Rich Mullins, a famous Christian musician, said, “People don’t read the Bible to know stuff; they read it to know God.” So I wondered what I was doing. I did start off to know God. I got a Bible College education because I wanted to know God. However, something happened. Something changed. There was a slow fade into knowledge about rather than a knowledge of. So I began reading John 5 specifically asking, “How does this apply to me?” something I rarely do. Usually I begin with the exegetical process of observation and interpretation rarely having time for the application much less correlation (if this means nothing just keep going).
So in John 5, Jesus approaches Bethesda, where there are many sick people, who sit there doing the same thing again and again watching the pools hoping that one day it would change them. But there was nothing. So Jesus speaks to a man who had been ill for 38 years. How long have I been in my condition and bondage to pornography? I’ve been stuck for about 17 years. It’s deep. It’s wide. It’s ugly. Then Jesus asked a pointed question: “Do you wish to get well?” Do I? Do I really wish to get well? Do I desire in the depths of my heart to be free from my porn addiction? Where does my heart lay? How would I respond to this question? How DO I respond to this question? Even trembling, weary, utterly sad, guilt-ridden, I do.

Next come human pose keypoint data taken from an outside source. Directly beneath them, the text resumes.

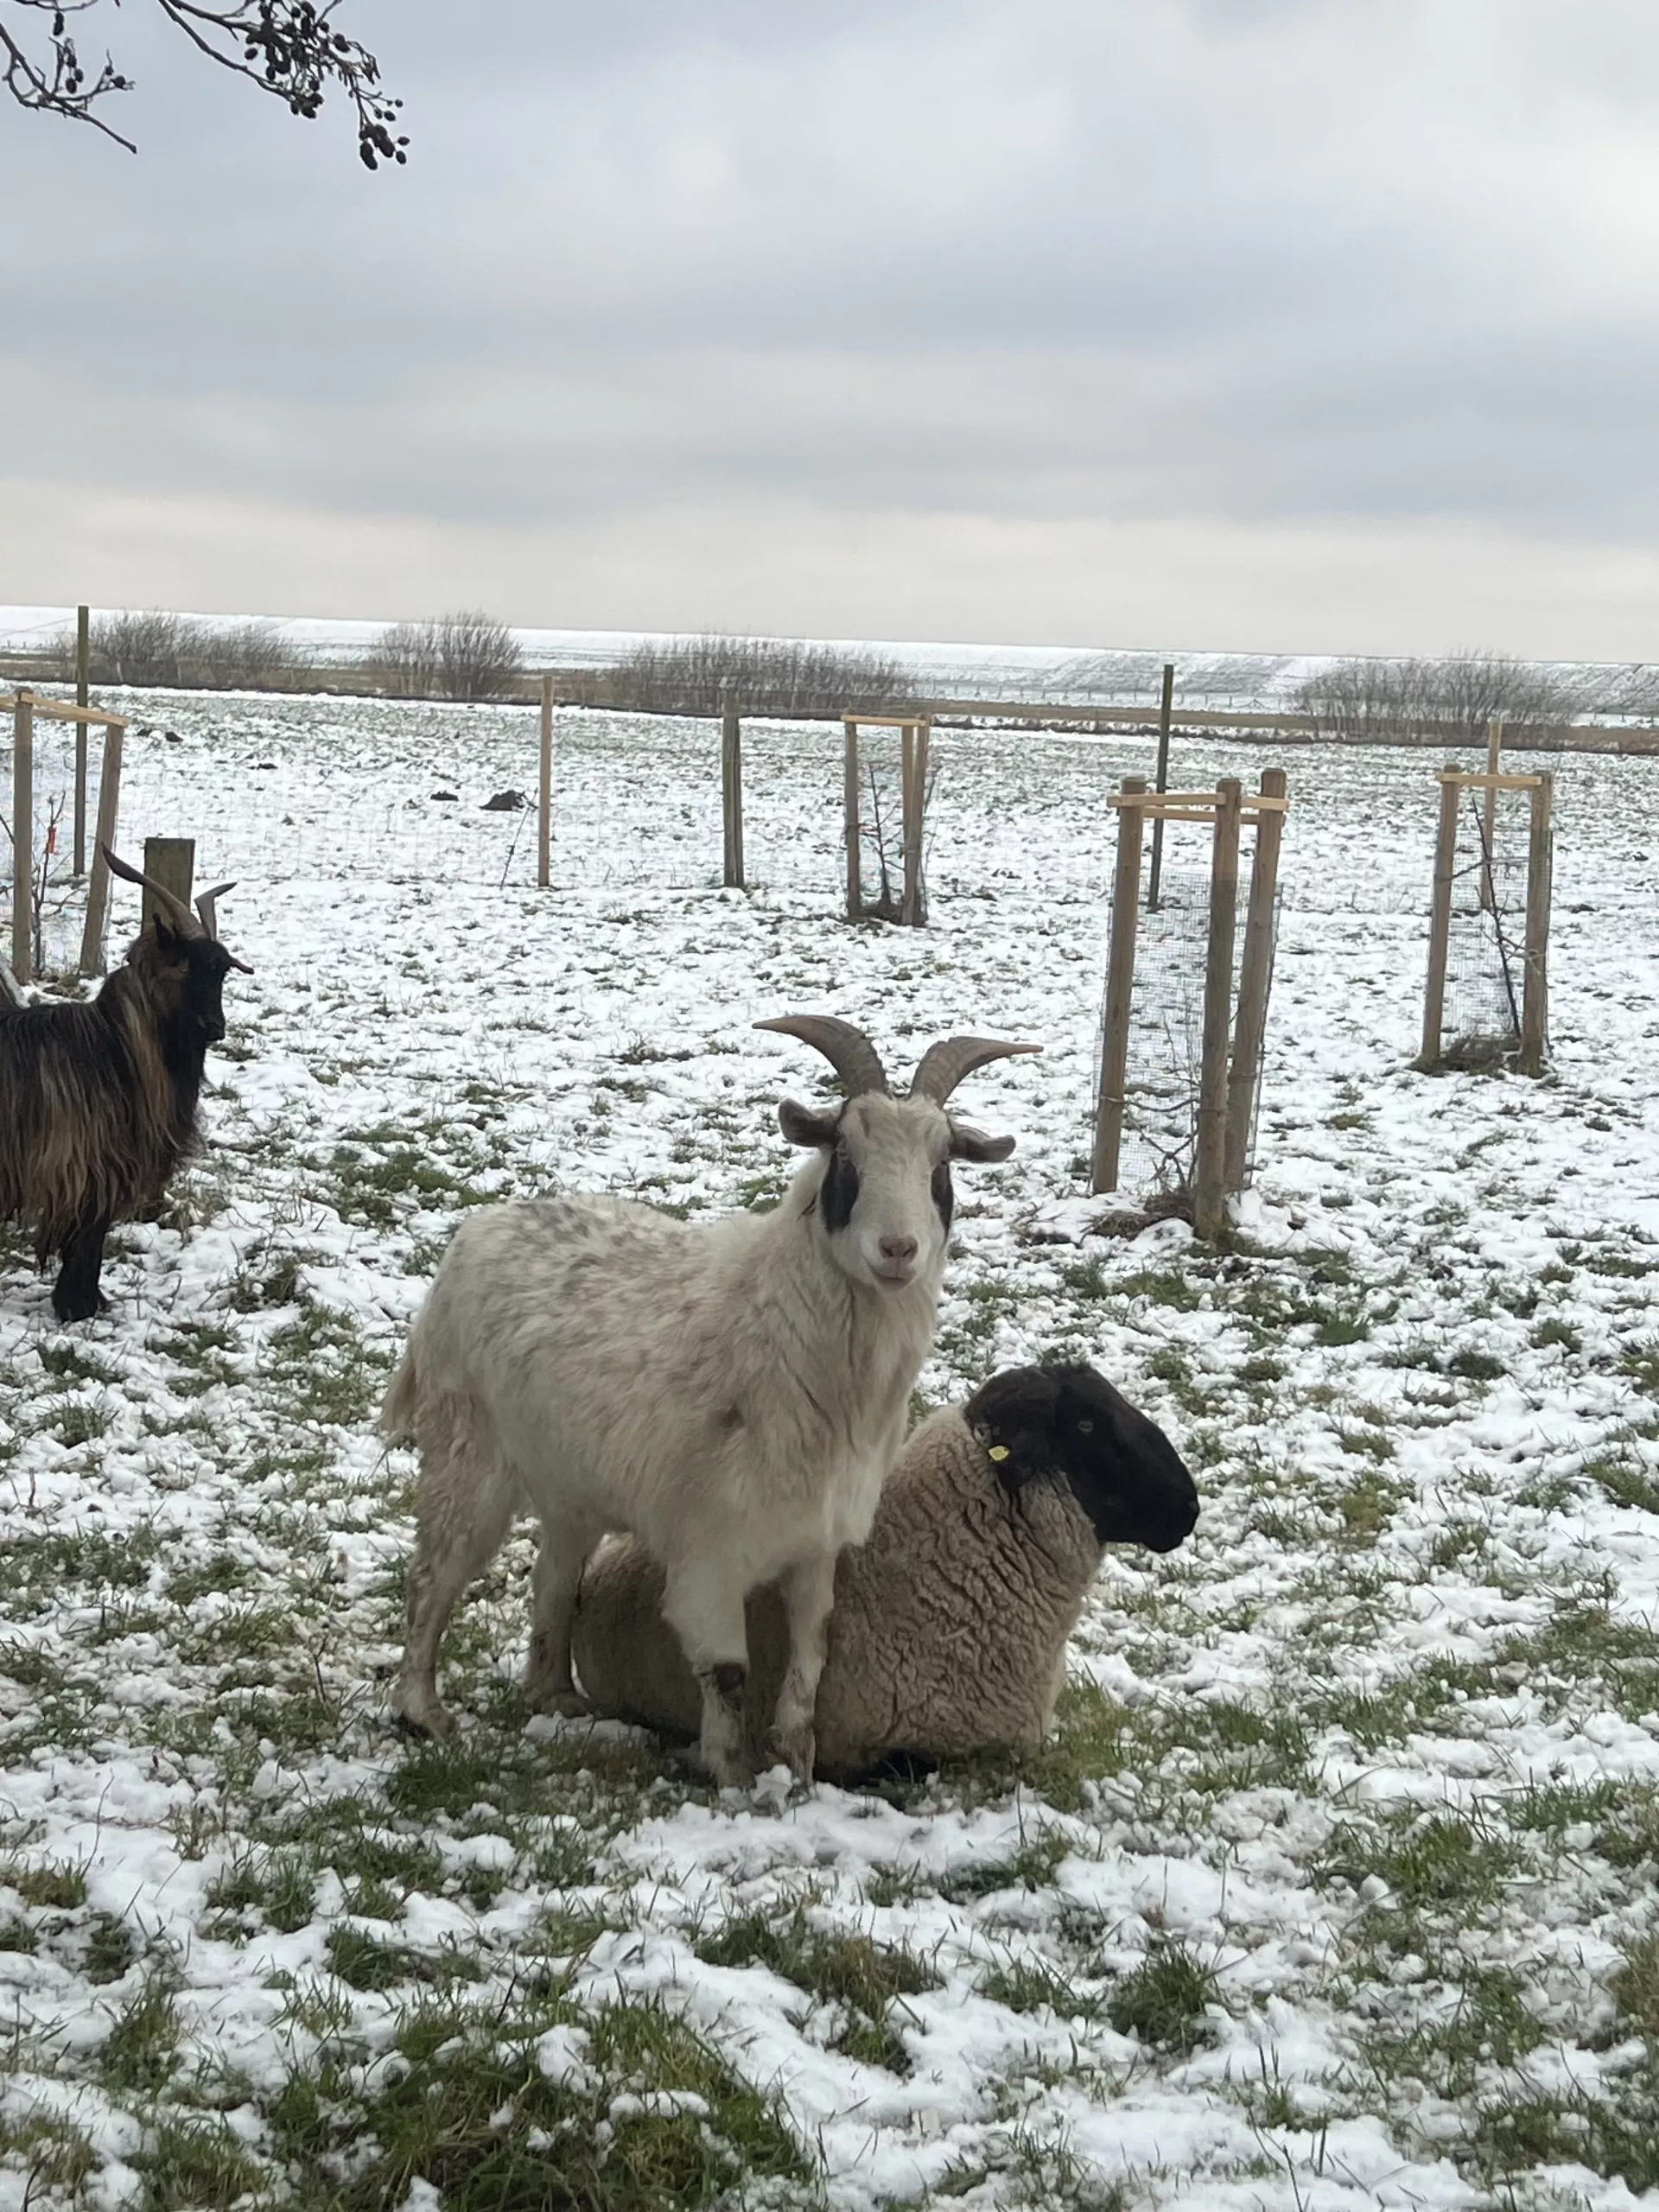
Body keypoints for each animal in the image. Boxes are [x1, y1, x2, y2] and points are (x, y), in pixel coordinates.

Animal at [0, 848, 249, 1322]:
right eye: (183, 964)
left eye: (223, 971)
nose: (215, 1027)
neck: (111, 1051)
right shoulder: (87, 1168)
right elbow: (86, 1240)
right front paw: (77, 1307)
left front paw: (89, 1302)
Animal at [383, 1014, 1040, 1786]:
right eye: (844, 1154)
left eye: (943, 1165)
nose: (898, 1249)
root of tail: (475, 1232)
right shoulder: (710, 1545)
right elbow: (727, 1671)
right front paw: (734, 1776)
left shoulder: (815, 1542)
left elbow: (809, 1663)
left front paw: (798, 1768)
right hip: (469, 1446)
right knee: (435, 1572)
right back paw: (421, 1709)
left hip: (572, 1481)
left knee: (554, 1576)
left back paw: (556, 1697)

The man replies with an answer that he does but he needs help because others beat him to the punch. So Jesus replied, “Get up, pick up your mate and walk.” There’s the command. Does the man feel better? Does he feel different? Does he know something is different? Does he peer into the eyes of Jesus with doubt, confusion, or glee? Verse 9 then says, “Immediately!” Immediately. Can I be healed immediately? Or is it just a process? Does this text promise me immediate healing? I’d be lying if I said it did. I does not. Nor does the text say that he healed everyone there (but then again it doesn’t say he didn’t for John later writes that he couldn’t write about everything that happened which suggests that he could have, and possibly did). Verse 9 continues, “the man became well, and picked up his palley and began to walk.” It was a fact that Jesus healed the man apart from the man’s faith. We, through faith, have been set free from our bondage to pornography, but do we want to be healed? While the passage’s main thrust is Jesus’ ministry of healing, the question that is posed to us all is: “Do you wish to get well?” Do I? Do you?
There are three basic responses to this. First, one can say “Yes.” Second, one can say, “No.” And finaly one can ignore the question or say, “I don’t know.” This last response which has been mine for some time is the most dangerous with its passivity. We can easily rationale that we did not answe, “No.” But in failing to say, “Yes,” we say, “No.” So what will your answer be? What is mine? I say YES! ten times over again. Lord, will you heal me?